Exercises to complete:
A. Copy everything in the pneumonectomy discussion below from "DR MALCOLM M." down to "involvement after chemotherapy?".
B. In the pneumonectomy discussion below, what was the mortality rate at the 90-day follow-up?
C. The pneumonectomy discussion below reports no N3 patients in the series. Why, then, did it include stage IIIB patients?

Source document:
DR ALIFANO: We had an 11% mortality rate at the 90-day follow-up, but none of these deaths were attributable to late bronchopleural fistula, but mainly to sudden death, pneumonia, and pulmonary embolism.
DR MALCOLM M. DECAMP (Boston, MA): One striking result that I saw from your survival curves is that patients who had N2 or N3 disease had survival under 20%: 15%, 16%, 17%. Would you reconsider your treatment algorithm now and consider alternative ways to restage the mediastinum and/or suggest that perhaps you could achieve that kind of survival by adding radiation and not the morbidity of pneumonectomy for those patients who have mediastinal nodal involvement after chemotherapy?
DR ALIFANO: After chemotherapy, we did not perform a restaging mediastinoscopy, but based our decision on clinical staging.
DR DECAMP: Right, but your survival in the patients who pathologically had N2 or N3 disease was not very good. It was 16% at 5 years.
DR ALIFANO: With respect to nodal stage, I can show you a supplementary slide. This is the probability of survival in N0-1 or N2 patients. Effectively, patients with N2 disease had a trend toward worse prognosis as compared to N0 or N1 patients, but this difference was not significant. We have no N3 patients in our series. Stage IIIB was because of the T4 factor. As you can see, N2 patients had a trend to worse prognosis, but 5-year survival was 18.5%, which is not a bad result in these kind of patients.

Excerpted records:

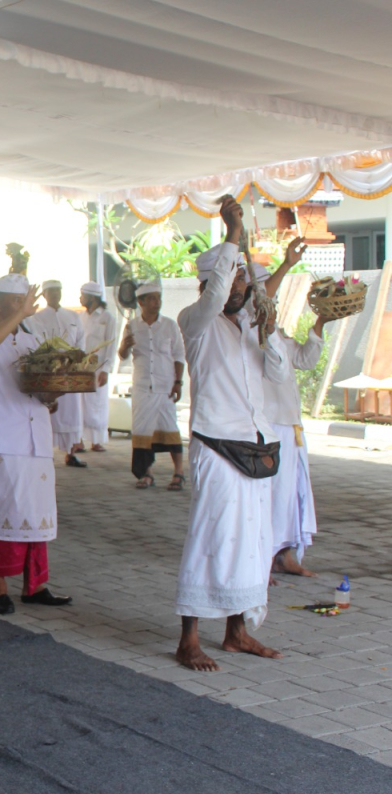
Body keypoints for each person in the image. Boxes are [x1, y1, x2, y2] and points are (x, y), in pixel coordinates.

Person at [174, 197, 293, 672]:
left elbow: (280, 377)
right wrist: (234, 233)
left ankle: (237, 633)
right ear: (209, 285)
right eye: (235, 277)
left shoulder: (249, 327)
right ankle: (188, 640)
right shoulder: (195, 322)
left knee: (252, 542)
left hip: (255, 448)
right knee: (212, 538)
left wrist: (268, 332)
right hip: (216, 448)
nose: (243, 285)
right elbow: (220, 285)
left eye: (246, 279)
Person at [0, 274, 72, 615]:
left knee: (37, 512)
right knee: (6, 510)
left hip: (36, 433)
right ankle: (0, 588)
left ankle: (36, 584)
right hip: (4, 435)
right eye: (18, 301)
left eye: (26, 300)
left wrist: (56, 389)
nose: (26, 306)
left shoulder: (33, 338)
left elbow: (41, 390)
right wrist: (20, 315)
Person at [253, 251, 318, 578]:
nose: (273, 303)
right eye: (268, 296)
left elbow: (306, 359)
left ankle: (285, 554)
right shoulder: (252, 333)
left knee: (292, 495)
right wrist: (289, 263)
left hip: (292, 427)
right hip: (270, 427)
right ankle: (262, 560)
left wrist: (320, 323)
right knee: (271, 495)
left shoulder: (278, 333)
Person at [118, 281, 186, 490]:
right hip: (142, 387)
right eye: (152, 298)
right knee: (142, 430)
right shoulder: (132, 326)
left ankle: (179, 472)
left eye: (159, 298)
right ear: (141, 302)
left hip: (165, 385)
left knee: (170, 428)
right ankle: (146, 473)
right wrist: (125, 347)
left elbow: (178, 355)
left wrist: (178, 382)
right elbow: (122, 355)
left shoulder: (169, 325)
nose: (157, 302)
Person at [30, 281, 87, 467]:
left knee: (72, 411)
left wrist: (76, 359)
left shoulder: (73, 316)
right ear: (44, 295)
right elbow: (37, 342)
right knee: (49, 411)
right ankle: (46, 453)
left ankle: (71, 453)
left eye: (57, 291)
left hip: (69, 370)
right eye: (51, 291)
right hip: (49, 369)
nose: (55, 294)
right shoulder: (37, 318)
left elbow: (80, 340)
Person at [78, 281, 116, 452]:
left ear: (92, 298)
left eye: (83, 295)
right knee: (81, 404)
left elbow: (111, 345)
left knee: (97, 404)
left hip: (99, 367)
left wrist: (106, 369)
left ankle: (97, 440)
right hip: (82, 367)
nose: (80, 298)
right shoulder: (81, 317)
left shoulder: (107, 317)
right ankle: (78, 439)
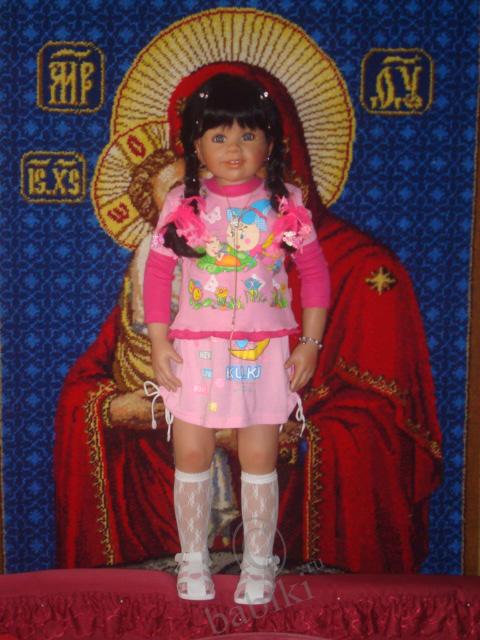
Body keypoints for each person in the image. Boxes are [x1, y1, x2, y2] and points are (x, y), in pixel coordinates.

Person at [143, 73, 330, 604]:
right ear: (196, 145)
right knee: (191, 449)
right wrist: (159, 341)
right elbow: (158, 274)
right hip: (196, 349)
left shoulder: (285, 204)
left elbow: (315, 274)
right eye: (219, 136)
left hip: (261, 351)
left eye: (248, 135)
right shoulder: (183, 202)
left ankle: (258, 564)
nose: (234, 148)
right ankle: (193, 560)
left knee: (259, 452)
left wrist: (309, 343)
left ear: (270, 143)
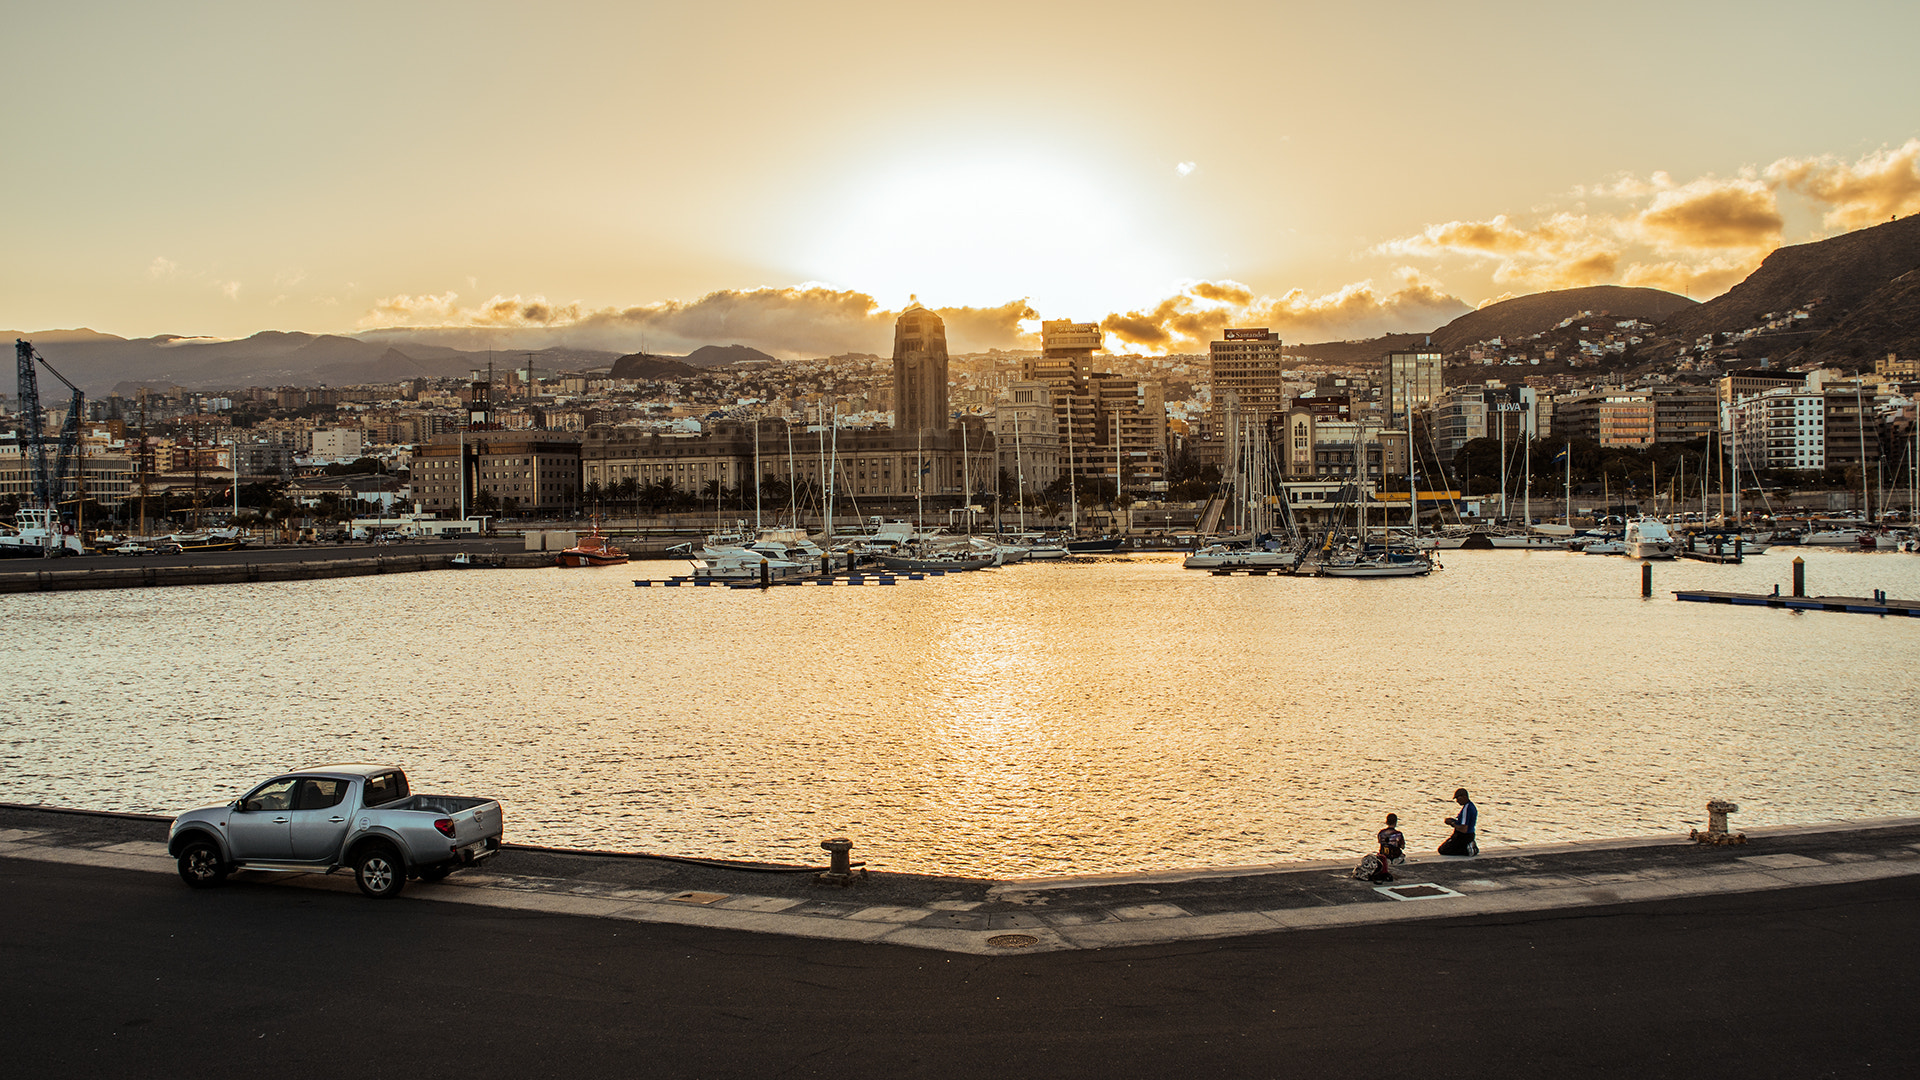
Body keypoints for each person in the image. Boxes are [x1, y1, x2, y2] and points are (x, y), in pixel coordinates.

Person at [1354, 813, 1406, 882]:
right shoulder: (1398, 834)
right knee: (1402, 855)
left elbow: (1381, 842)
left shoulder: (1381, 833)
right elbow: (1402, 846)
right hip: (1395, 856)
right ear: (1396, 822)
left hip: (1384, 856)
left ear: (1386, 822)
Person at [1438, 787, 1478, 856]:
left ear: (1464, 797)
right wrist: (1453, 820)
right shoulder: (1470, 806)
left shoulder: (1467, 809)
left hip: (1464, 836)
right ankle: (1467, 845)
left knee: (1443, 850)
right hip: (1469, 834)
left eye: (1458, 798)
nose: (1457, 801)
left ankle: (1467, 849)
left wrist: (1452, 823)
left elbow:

Task-by-task answers:
A.
DR MALCOLM M. DECAMP (Boston, MA): One striking result that I saw from your survival curves is that patients who had N2 or N3 disease had survival under 20%: 15%, 16%, 17%. Would you reconsider your treatment algorithm now and consider alternative ways to restage the mediastinum and/or suggest that perhaps you could achieve that kind of survival by adding radiation and not the morbidity of pneumonectomy for those patients who have mediastinal nodal involvement after chemotherapy?

B. 11%.

C. Their stage IIIB classification came from the T4 factor, not from N3 nodal disease.